## [Exercise instructions]
Wherever the string "domicile" appears in the records, return the line that holds it.

-- Data records follows --

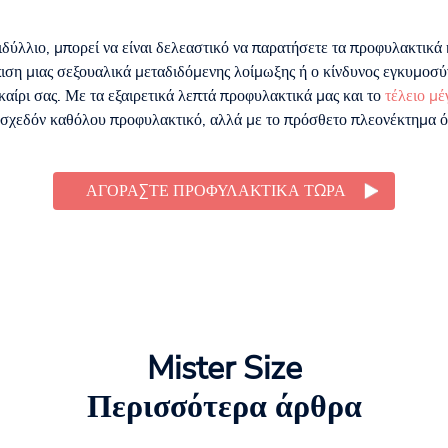
ιδύλλιο, μπορεί να είναι δελεαστικό να παρατήσετε τα προφυλακτικά 
ιση μιας σεξουαλικά μεταδιδόμενης λοίμωξης ή ο κίνδυνος εγκυμοσύν
καίρι σας. Με τα εξαιρετικά λεπτά προφυλακτικά μας και το
τέλειο μέ
 σχεδόν καθόλου προφυλακτικό, αλλά με το πρόσθετο πλεονέκτημα ότ
ΑΓΟΡΆΣΤΕ ΠΡΟΦΥΛΑΚΤΙΚΆ ΤΏΡΑ
Mister Size
Περισσότερα άρθρα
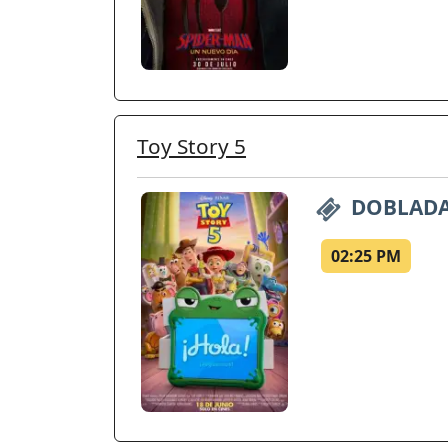
Toy Story 5
DOBLAD
02:25 PM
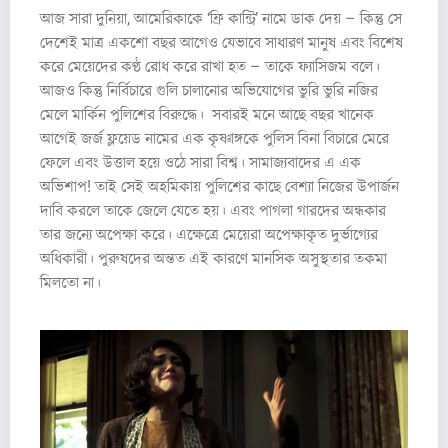
আজ সারা দুনিয়া, আমেরিকাকে ‘ফ্রি কান্ট্রি’ নামে ডাক দেয় – কিন্তু সে
দেশেই মাত্র একশো বছর আগেও যেভাবে সাধারণ মানুষ এবং বিশেষ
করে মেয়েদের কণ্ঠ রোধ করে রাখা হত – তাকে ফ্যাসিজম বলে।
আজও কিন্তু নির্বিচারে গুলি চালানোর অভিযোগের ভুরি ভুরি নজির
মেলে মার্কিন পুলিশের বিরুদ্ধে। সবারই মনে আছে বছর খানেক
আগেই জর্জ ফ্লয়েড নামের এক কৃষ্ণাঙ্গকে পুলিস বিনা বিচারে মেরে
ফেলে এবং উত্তাল হয়ে ওঠে সারা বিশ্ব। সামাজ্যবাদের এ এক
অভিশাপ! তাই সেই অহমিকায় পুলিশের কাছে বেশ্যা নিজের উপার্জন
দাবি করলে তাকে জেলে যেতে হয়। এবং পাগলা গারদের অন্ধকার
তার জন্যে অপেক্ষা করে। এক্ষেত্রে মেয়েরা অপেক্ষাকৃত দুর্ভাগ্যের
অধিকারী। পুরুষদের অন্তত এই কারণে মানসিক অসুস্থতার তকমা
মিলতো না।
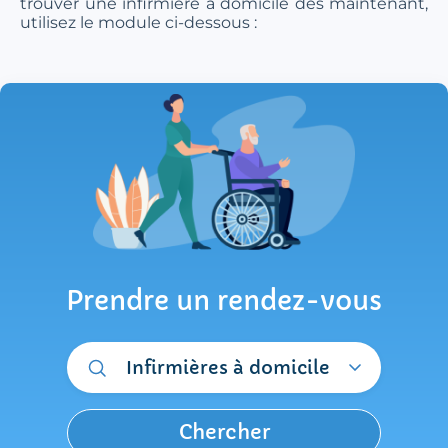
trouver une infirmière à domicile dès maintenant,
utilisez le module ci-dessous :
Prendre un rendez-vous
Infirmières à domicile
Chercher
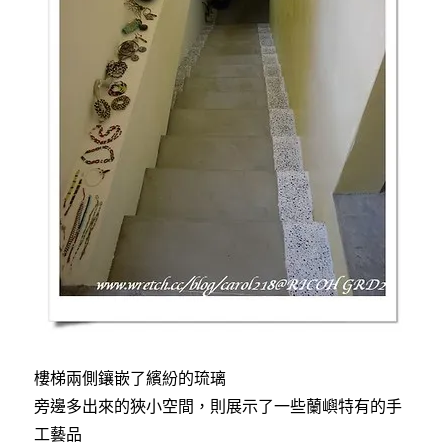
樓梯兩側鑲嵌了繽紛的琉璃
旁邊多出來的狹小空間，則展示了一些蘭嶼特有的手
工藝品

-- Data records concluded --

## [Exercise result]
trouver une infirmière à domicile dès maintenant,
Infirmières à domicile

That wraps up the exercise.